I ran some profiles to get a better understanding on where the current Cycles X CUDA/OptiX kernels are limited and the most to gain was in the shading ones.
The set up kernels (reset, init_from_camera, ...) are primarily limited by the memory system (GPU is throttling them because of the amount of memory requests they execute). Which makes sense, since they don't do much work apart from setting up the state in global memory. Structure-of-arrays access helps immensely with caching across threads, but many writes in sequence with no math between to hide latency still causes throttling, since the GPU only has a limited size queue to handle those requests and when that is full, it cannot accept more and has to stall execution until there is space again. It's hard to work around that. Tried some ideas, like reducing the number of threads per block for those kernels to 128, to give each more space in L1 cache, but couldn't really get noticeable performance benefits (some metrics like L1 hit rate improved, but it didn't help the overall picture).
The shading kernels (shade_surface, ...) too are limited by memory a lot, but there are more diverse reasons there. I found several hotspots where execution was stalled waiting for spills to be loaded back into registers (both values, but also synchronization registers). That's something that is more easily adjustable by changing the inlining logic:
For example, the compiler did not inline "kernel_write_denoising_features" (even though it was marked __inline__), which caused it to force synchronization before the function call. Forcing it inline avoided that and got rid of that hotspot.
Then there was cubic texture filtering and NanoVDB, which introduced huge code chunks into each texture sampling evaluation (increasing register and instruction cache pressure), even though they are rarely actually used. Making them __noinline__ outsources that overhead to only occur when actually used.
Another case is the SVM. The compiler currently converts the node type switch statement into a binary searched branch sequence (there is some hope that in future it will compile that to an indirect jump, like it does for simpler switch statements, but that is not currently the case). This means depending on the SVM node hit, the GPU has to branch over large portions of code, which increases instruction cache pressure immensely (GPU is fetching lots of code even for stuff it immediately jumps away from again, while jumping through the binary searched branches). This can be reduced somewhat by making all the node functions __noinline__, so that the GPU only has to branch over a bunch of call instructions, rather than all the inlined code. As a side effect this also reduced register pressure, making it more localized to each node, which reduced spills, which in turn reduced local memory traffic, which had a positive effect on overall performance.
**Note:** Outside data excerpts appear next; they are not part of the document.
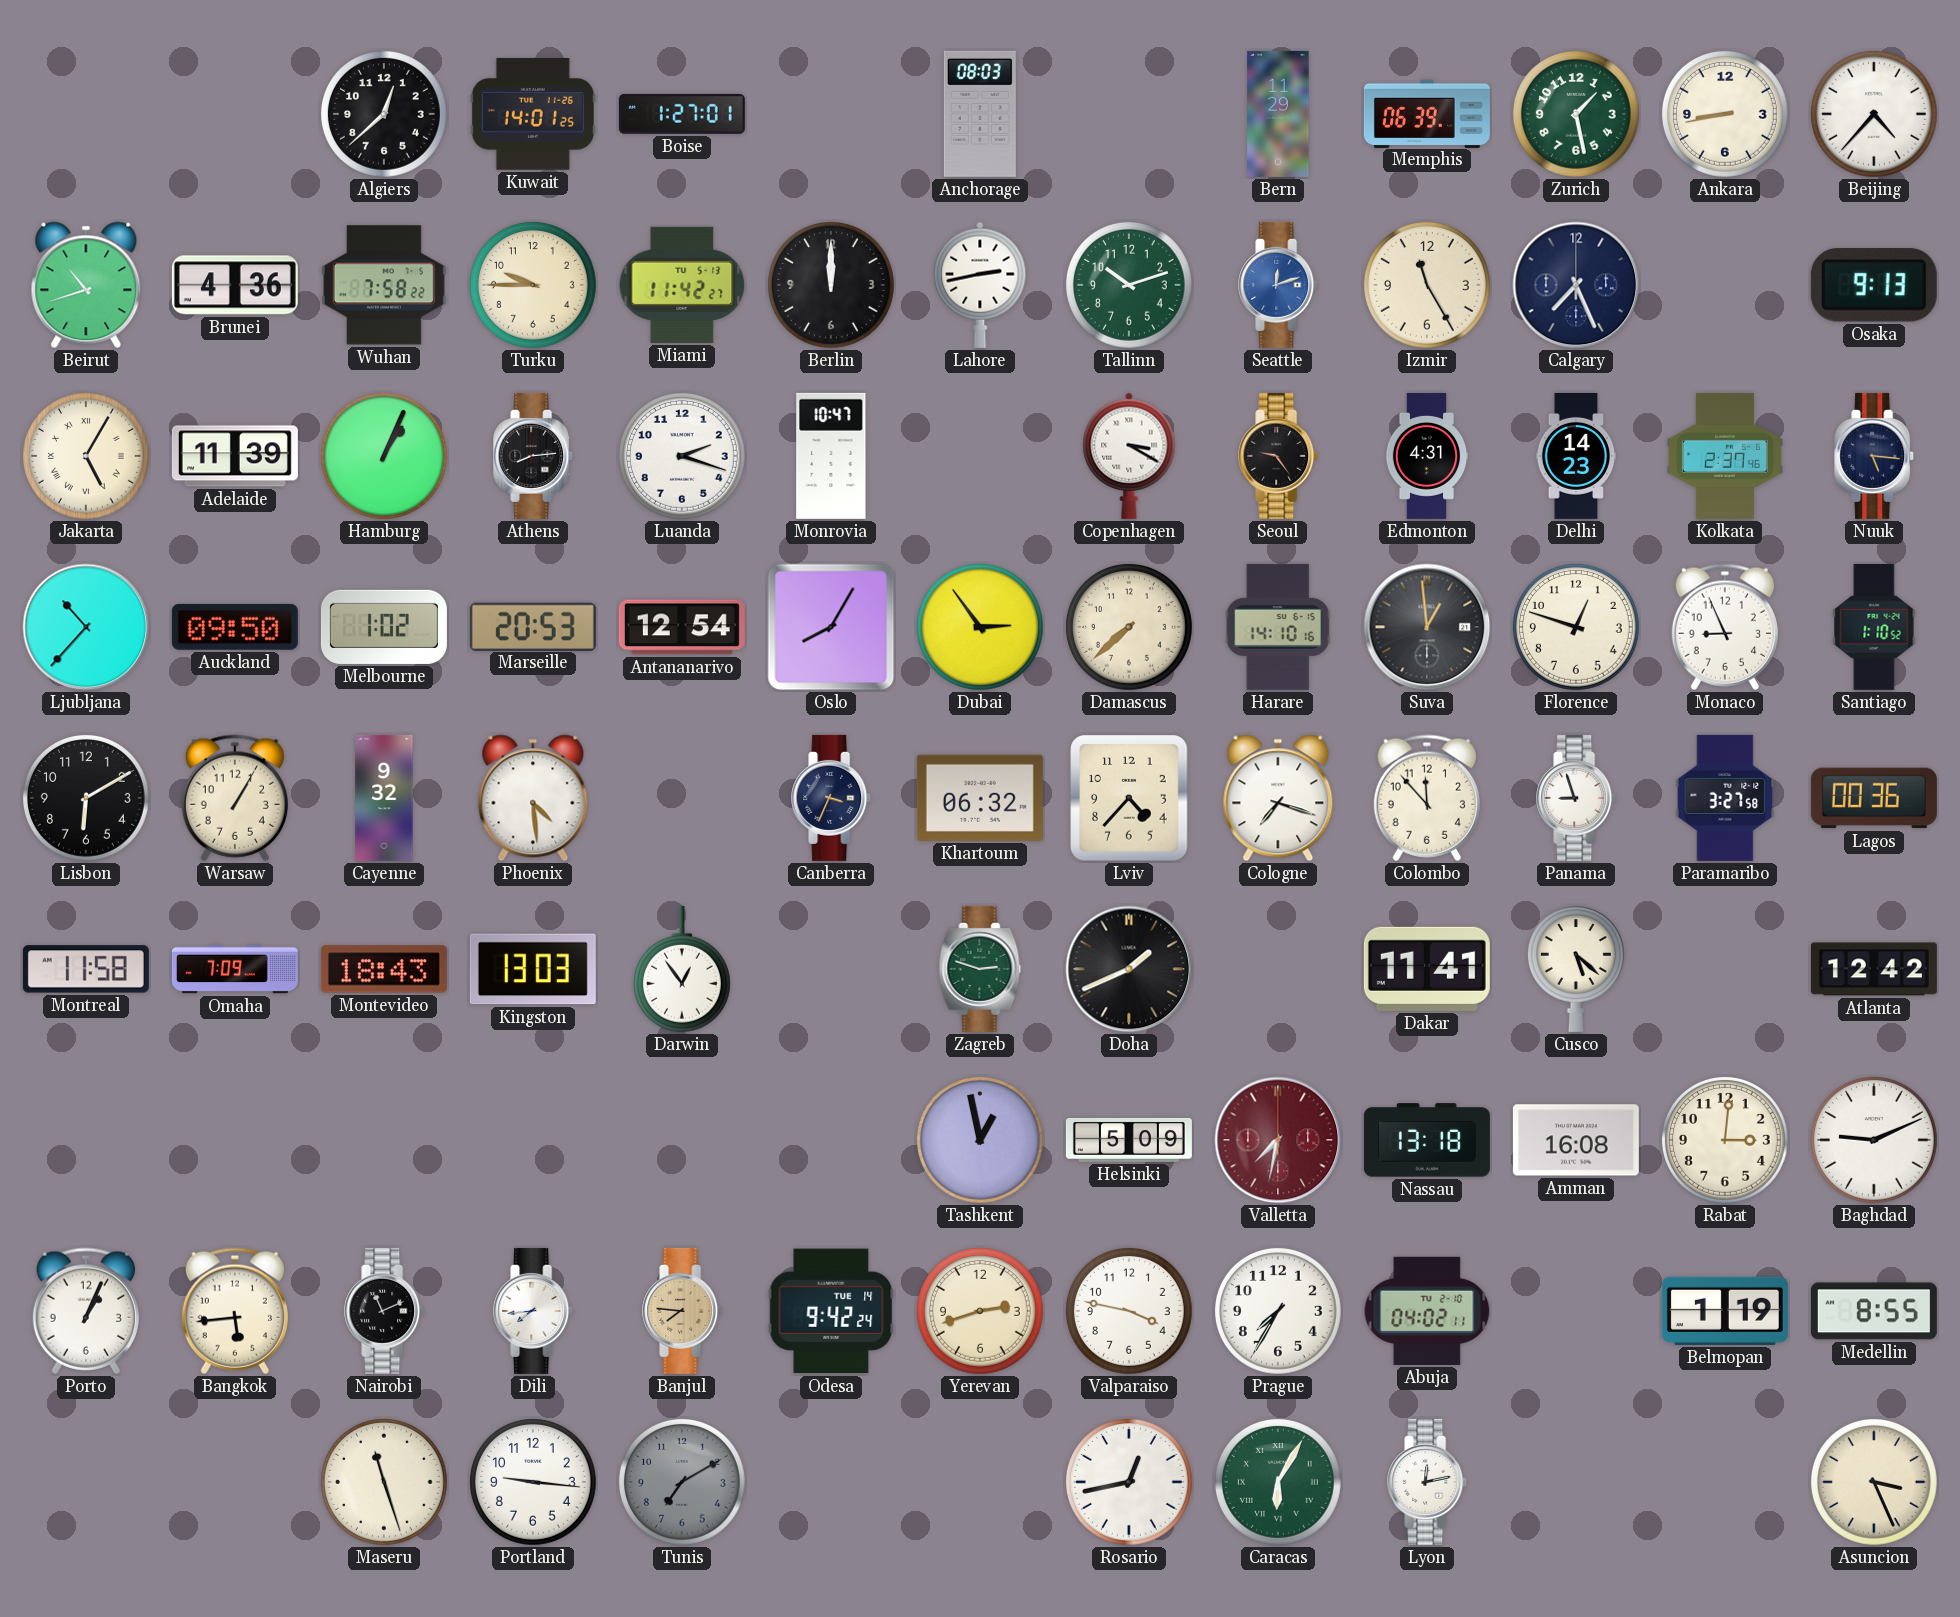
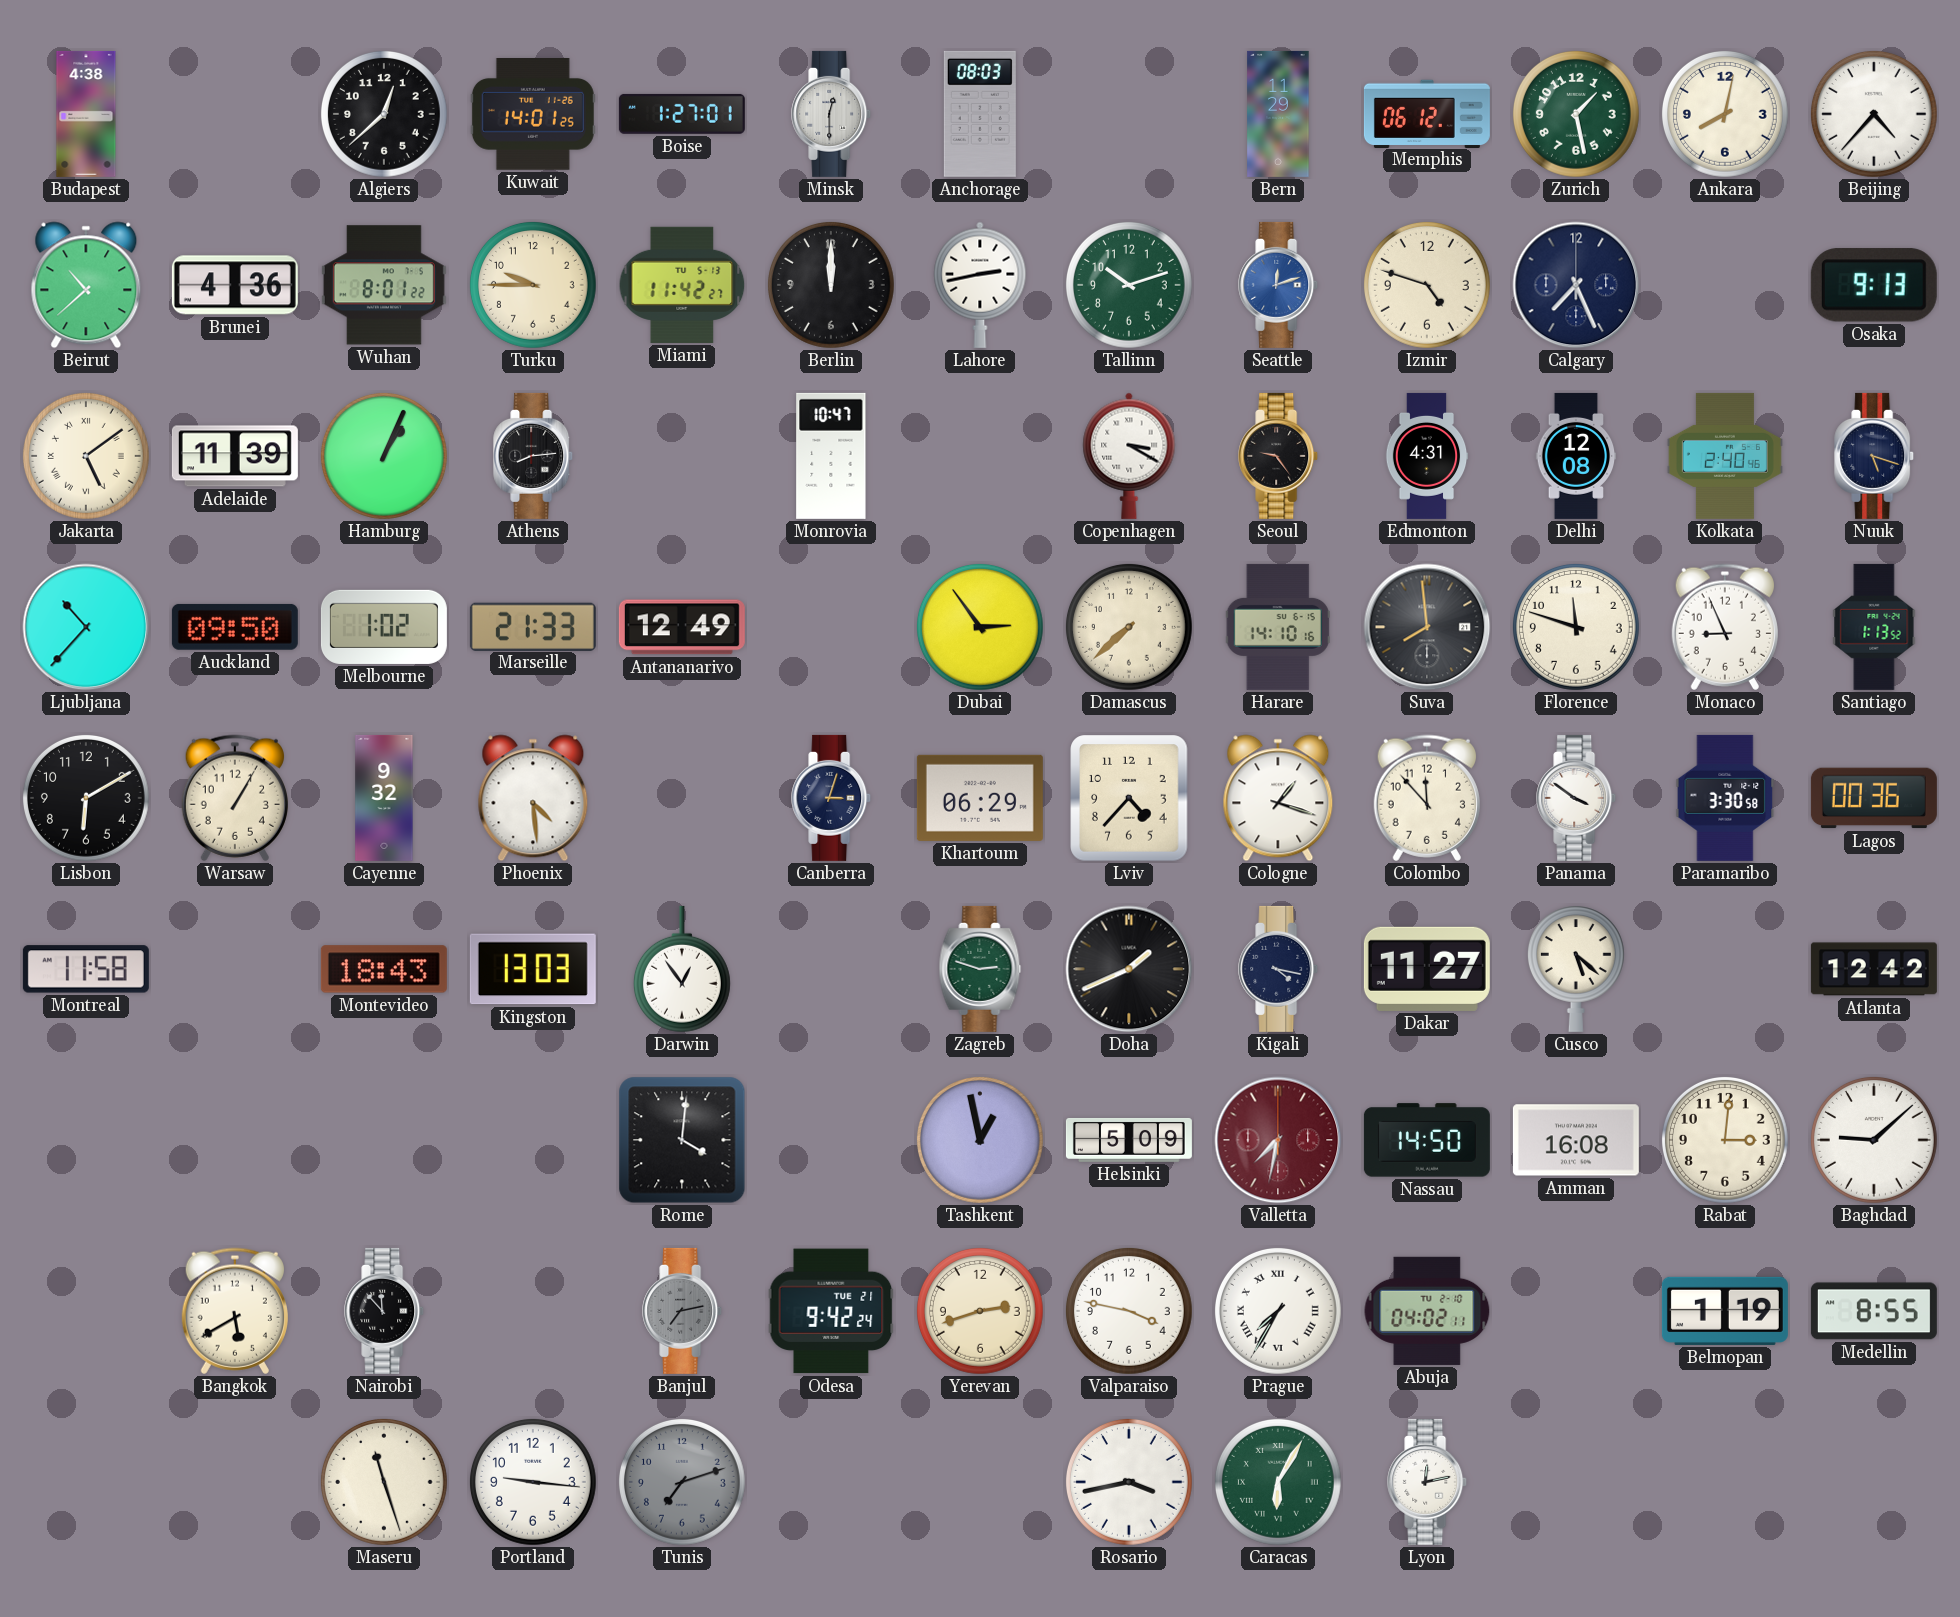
Budapest: none -> 4:38
Minsk: none -> 12:30
Memphis: 06:39 -> 06:12
Ankara: 8:43 -> 8:02
Beirut: 10:42 -> 10:38
Wuhan: 7:58 -> 8:01
Izmir: 11:25 -> 4:48
Jakarta: 5:05 -> 5:09
Luanda: 2:18 -> none
Delhi: 14:23 -> 12:08
Kolkata: 2:37 -> 2:40
Nuuk: 5:16 -> 5:18
Marseille: 20:53 -> 21:33
Antananarivo: 12:54 -> 12:49
Oslo: 8:05 -> none
Suva: 12:59 -> 7:59
Florence: 12:48 -> 11:48
Santiago: 1:10 -> 1:13
Canberra: 3:34 -> 3:03
Khartoum: 06:32 -> 06:29
Cologne: 7:18 -> 1:18
Panama: 8:57 -> 3:51
Paramaribo: 3:27 -> 3:30
Omaha: 7:09 -> none
Kigali: none -> 4:17
Dakar: 11:41 -> 11:27
Rome: none -> 4:01
Nassau: 13:18 -> 14:50
Baghdad: 9:11 -> 9:08
Porto: 1:04 -> none
Bangkok: 5:44 -> 5:40
Nairobi: 11:11 -> 11:53
Dili: 7:44 -> none
Banjul: 7:46 -> 7:13
Banjul dial: champagne -> grey
Odesa date: TUE 14 -> TUE 21
Prague numerals: Arabic -> Roman
Tunis: 7:10 -> 7:12
Rosario: 12:43 -> 3:43
Asuncion: 3:26 -> none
The SVM "offset" value is passed by value into the node functions now and returned through function return value, to make the compiler keep it in a register. Otherwise when passed as a pointer, in OptiX the compiler was forced to move it into local memory (since functions are compiled separately there, so the compiler is unaware of how that pointer is used. In CUDA this is less of an issue since the compiler should be able to figure that out as part of optimizing the whole kernel).
These changes improved overall CUDA/OptiX render times by up to 10% on both a RTX 2080 Ti and a RTX 3090. I ran with various different scenes (including one with NanoVDB, and one with an AO shader node), and in all cases performance was slightly better. But I'd encourage to test on your system first too. I didn't check the effect on CPU performance yet.
RTX 2080 Ti with OptiX:
| Before | After | |
| bmw27 | 13.02 | 11.44 |
| classroom | 8.15 | 7.59 |
| junkshop | 23.8 | 22.92 |
| pavillon_barcelona | 12.21 | 11.07 |